(Exercise data Opens)

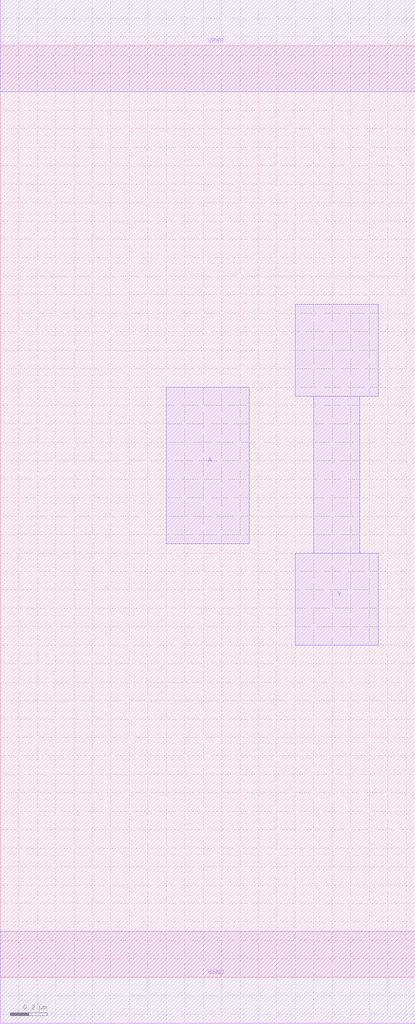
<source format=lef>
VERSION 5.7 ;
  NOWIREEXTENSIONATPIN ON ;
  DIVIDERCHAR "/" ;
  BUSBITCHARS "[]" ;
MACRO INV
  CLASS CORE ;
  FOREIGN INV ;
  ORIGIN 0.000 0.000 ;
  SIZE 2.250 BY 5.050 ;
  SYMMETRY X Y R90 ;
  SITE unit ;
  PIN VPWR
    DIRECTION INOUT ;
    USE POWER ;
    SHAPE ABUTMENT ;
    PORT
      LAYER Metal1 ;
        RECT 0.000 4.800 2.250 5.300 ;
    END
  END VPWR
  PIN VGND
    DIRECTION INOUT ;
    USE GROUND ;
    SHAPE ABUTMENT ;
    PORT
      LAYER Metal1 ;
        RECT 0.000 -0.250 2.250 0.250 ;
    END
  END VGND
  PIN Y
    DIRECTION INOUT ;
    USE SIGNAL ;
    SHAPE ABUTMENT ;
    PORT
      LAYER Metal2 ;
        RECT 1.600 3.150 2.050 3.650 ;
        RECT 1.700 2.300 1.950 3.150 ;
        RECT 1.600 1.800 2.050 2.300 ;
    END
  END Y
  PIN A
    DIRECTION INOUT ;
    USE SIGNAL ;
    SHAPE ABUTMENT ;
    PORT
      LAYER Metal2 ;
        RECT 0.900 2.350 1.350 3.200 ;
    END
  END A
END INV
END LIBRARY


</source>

(Exercise data Closes)
(Exercise data Opens)

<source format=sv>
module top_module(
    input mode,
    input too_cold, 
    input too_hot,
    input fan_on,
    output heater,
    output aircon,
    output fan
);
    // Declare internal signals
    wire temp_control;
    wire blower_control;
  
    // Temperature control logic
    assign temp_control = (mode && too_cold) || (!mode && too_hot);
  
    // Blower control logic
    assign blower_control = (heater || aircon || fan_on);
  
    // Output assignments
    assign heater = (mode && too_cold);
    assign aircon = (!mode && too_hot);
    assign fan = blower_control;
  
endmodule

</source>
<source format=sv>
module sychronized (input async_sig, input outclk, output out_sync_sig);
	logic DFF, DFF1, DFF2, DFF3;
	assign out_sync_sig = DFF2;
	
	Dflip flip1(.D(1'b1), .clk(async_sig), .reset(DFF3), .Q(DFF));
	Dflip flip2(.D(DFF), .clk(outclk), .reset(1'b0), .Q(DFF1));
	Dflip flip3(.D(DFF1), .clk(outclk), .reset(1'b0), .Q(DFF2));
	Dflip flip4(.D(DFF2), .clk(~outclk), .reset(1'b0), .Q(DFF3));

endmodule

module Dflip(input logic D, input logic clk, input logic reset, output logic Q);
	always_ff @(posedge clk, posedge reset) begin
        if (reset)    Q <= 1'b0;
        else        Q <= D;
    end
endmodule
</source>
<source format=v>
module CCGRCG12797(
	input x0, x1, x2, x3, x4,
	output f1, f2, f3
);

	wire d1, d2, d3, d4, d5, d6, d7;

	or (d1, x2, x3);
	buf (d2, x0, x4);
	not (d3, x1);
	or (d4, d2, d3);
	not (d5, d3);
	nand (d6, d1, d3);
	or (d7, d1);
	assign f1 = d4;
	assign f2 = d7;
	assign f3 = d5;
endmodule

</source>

(Exercise data Closes)

Task to carry out:
Show all lines above containing "format".

Response to this task:
<source format=lef>
<source format=sv>
<source format=sv>
<source format=v>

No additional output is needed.